Last week we spent the morning in Grasse, a town I hadn’t visited for years. Of course it’s perfume-central with lots of parfumeries offering free tours and shops with tempting arrays of bottles, sprays, soaps and creams. Plus there’s the Musée International de la Parfumerie which takes visitors through centuries of perfume-making. But I was on the trail of Fragonard, the 18th century-painter who was born in the town – I wanted to visit his house.

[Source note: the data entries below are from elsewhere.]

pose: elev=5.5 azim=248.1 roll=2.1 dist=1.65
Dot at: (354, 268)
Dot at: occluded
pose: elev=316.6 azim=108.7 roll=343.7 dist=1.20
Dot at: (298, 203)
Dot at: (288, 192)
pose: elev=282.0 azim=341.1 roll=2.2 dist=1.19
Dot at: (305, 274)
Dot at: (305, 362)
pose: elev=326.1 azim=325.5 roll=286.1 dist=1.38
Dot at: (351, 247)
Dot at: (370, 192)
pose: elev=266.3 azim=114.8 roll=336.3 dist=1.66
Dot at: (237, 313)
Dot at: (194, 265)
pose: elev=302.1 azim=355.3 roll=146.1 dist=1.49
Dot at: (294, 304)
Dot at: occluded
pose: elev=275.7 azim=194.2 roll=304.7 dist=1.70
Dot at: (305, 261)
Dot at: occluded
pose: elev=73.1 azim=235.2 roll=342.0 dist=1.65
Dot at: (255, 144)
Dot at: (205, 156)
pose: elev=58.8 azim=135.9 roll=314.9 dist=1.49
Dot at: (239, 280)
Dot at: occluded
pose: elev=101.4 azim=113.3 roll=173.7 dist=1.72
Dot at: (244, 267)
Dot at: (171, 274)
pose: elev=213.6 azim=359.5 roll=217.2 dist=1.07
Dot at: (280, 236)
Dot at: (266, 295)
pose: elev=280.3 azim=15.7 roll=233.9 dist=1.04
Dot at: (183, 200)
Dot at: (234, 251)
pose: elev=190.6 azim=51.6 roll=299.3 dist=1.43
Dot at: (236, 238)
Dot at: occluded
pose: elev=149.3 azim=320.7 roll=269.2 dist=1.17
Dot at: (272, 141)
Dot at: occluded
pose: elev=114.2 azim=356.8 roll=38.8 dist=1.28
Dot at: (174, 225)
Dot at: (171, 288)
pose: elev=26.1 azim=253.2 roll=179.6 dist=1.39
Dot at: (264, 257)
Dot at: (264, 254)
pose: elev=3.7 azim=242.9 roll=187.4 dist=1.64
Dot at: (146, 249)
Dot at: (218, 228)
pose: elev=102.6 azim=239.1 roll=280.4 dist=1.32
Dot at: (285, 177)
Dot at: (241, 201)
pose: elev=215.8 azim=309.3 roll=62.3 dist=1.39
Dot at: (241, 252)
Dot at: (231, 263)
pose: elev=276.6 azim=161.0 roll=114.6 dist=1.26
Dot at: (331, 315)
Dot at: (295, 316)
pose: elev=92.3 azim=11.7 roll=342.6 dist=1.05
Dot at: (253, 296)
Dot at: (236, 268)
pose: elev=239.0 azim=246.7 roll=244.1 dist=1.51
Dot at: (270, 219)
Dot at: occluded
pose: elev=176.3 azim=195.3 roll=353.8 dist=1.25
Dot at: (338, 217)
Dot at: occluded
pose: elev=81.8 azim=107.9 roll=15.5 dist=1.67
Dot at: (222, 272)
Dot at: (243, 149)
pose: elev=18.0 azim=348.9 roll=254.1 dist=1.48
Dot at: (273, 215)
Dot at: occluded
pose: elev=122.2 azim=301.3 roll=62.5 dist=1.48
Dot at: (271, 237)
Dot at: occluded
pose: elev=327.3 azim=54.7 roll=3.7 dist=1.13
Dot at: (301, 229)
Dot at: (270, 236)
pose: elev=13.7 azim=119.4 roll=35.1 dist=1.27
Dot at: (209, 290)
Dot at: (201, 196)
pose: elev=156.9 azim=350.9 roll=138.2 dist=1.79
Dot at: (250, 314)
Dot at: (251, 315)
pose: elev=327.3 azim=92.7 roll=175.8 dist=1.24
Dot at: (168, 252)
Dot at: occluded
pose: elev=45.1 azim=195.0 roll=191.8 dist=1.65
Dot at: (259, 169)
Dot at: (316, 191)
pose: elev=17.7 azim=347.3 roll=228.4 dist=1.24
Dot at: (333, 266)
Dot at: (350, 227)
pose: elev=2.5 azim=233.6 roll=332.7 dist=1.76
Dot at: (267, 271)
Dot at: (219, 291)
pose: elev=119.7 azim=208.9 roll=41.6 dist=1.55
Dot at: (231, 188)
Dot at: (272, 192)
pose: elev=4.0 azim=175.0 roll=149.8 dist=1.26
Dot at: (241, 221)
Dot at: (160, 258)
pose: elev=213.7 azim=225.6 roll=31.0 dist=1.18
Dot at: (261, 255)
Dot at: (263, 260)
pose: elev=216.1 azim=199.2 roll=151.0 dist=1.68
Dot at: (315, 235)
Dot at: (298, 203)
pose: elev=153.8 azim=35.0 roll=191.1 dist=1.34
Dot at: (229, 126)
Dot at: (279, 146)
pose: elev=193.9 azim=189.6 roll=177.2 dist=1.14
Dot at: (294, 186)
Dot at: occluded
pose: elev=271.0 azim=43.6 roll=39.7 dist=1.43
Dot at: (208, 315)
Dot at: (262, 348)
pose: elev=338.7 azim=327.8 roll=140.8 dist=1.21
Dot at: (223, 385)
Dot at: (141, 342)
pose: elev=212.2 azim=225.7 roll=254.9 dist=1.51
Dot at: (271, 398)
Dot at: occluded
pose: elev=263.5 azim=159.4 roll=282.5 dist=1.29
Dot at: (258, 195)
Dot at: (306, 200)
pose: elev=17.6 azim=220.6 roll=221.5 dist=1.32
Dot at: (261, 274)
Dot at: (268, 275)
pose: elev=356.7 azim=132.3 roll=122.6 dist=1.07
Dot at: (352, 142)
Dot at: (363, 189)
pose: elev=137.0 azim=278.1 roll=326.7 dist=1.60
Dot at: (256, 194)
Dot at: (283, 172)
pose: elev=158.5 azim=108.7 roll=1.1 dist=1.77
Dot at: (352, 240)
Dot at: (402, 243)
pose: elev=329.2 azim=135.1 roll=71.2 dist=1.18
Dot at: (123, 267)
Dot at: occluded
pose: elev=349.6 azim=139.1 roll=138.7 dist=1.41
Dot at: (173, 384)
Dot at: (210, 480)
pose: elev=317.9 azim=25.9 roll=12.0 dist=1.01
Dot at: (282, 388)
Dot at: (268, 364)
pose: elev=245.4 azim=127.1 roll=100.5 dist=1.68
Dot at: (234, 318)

And it was a disappointment! Firstly Villa-Musée Fragonard was advertised as being open 10-19:00 but when I got there, there was a paper pinned up saying it wouldn’t open until 13:00. When I finally got in, only the top floor was open, not the downstairs salon, and it was just a couple of rooms, heavily shuttered. Peering through the gloom, I saw just a handful of small drawings and paintings, plus some by his son. The painter was born in Grasse but spent most of his life in Paris. It turned out that he just stayed in this house briefly during the Revolution, during which time he and his son decorated the staircase.
I was much happier with the Musée d’Art et d’Histoire de Provence and spent a fascinating hour exploring its contents. It is housed in the elegant mansion of the Marquis de Cabris, whose wife was Louise, sister of our own Comte de Mirabeau. They actually parted company and the house was virtually abandoned but a president’s son, Francois Carnot, bought it to recreate the life and times of an 18th century aristocratic home. On the ground floor, there are
Ingenious wooden contraption for keeping an 18th century baby out of harm
the salon and bedrooms of an imaginary marquis and marquise, with some typically Provencal furnishings.
Downstairs there is the original kitchen with a gleaming range and stores full of olive oil jars. Lots of displays of china and children’s toys.
Then on the first floor, there are rooms of Provencal art – one with paintings by Granet, and another with artists who worked in the region like Dufy, Seyssaud and Charles Camoin.